## TAREFAS E EXERCÍCIOS
a) Responda às perguntas abaixo com base no texto sobre Ario.
(i) Que literatura dos séculos I e II provocou a reação dos primeiros escritos anti-heréticos?
(ii) Em que cidade Ario recebeu sua formação teológica?
(iii) Em que ano o imperador Constantino mandou chamá-lo do exílio?
b) Transcreva do texto sobre Ario o trecho que vai de "Ario (256-336)" até "ponto de referência.".

## TEXTO FORNECIDO
______________________________

Ario (256-336)
Sem a pessoa de Ario e de sua doutrina, seria incompreensível grande parte da literatura cristã dos séculos III-V. Depois da literatura apócrifa e gnóstica dos séculos I e II, que provocou a reação dos primeiros escritos anti-heréticos (Irineu, Santo), surgem multidões de escritores e de seitas que serão objeto de estudo e de condenação por parte de teólogos e concílios (São Basílio, São Gregório de Nissa, São João Crisóstomo, Santo Atanásio). Quase todos eles têm Ario e sua doutrina como ponto de referência.
Oriundo da Líbia, Ario recebeu sua formação teológica em Antioquia e, desta cidade, passou para Alexandria, onde se ordenou diácono e mais tarde sacerdote. Encarregado da igreja de São Baucalis, próximo do ano 318 começou a provocar muitas discussões por causa de uma doutrina teológica própria, que ele apresentava em seus sermões como crença da Igreja. Sua doutrina foi denunciada rapidamente como contrária à tradição. Em um sínodo para o qual foram convocados todos os bispos do Egito, Ario foi condenado, sendo deposto juntamente com seus seguidores. Apesar de ter conquistado adeptos para sua causa, foi novamente condenado no Concílio de Niceia (325), do qual participaram mais de 300 bispos. Para cortar a heresia pela raiz, o Concílio formulou o célebre Símbolo Niceno (Símbolo dos apóstolos), e Ario foi expatriado para a Ilíria. O imperador Constantino mandou chamá-lo do exílio em 328. Posteriormente ordenou que fosse reconciliado oficialmente, mas Ario morreu repentinamente na véspera do dia marcado (336).

______________________________

## DADOS DE ORIGEM

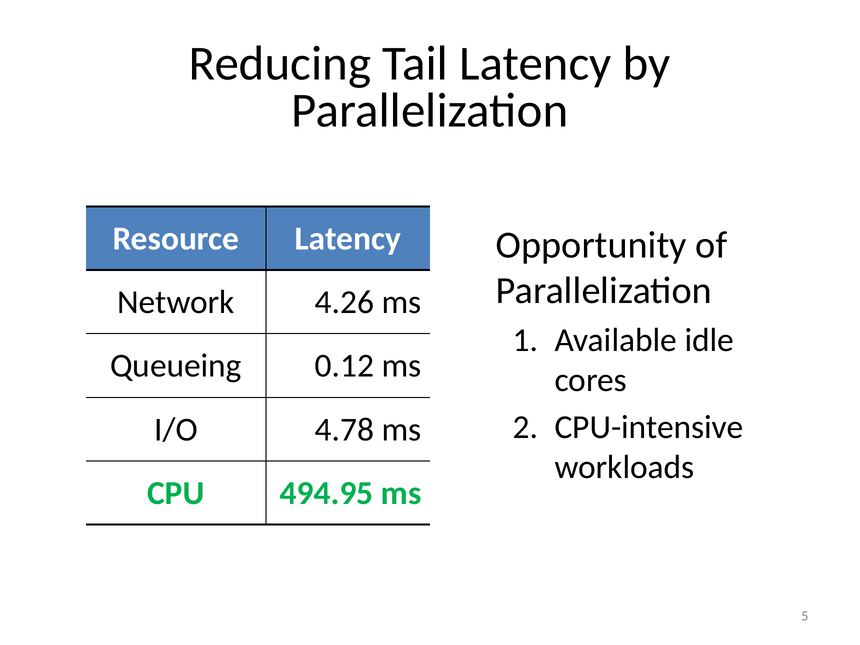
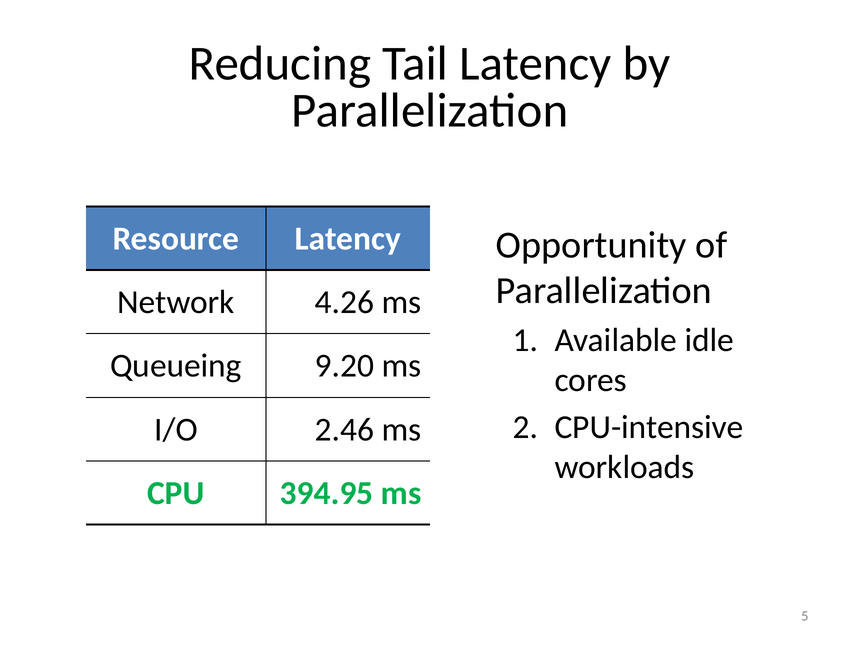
0.12: 0.12 -> 9.20
4.78: 4.78 -> 2.46
494.95: 494.95 -> 394.95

______________________________

## LISTA DE SOLUÇÕES
a)
(i) A literatura apócrifa e gnóstica.
(ii) Em Antioquia.
(iii) Em 328.

b)
Ario (256-336)
Sem a pessoa de Ario e de sua doutrina, seria incompreensível grande parte da literatura cristã dos séculos III-V. Depois da literatura apócrifa e gnóstica dos séculos I e II, que provocou a reação dos primeiros escritos anti-heréticos (Irineu, Santo), surgem multidões de escritores e de seitas que serão objeto de estudo e de condenação por parte de teólogos e concílios (São Basílio, São Gregório de Nissa, São João Crisóstomo, Santo Atanásio). Quase todos eles têm Ario e sua doutrina como ponto de referência.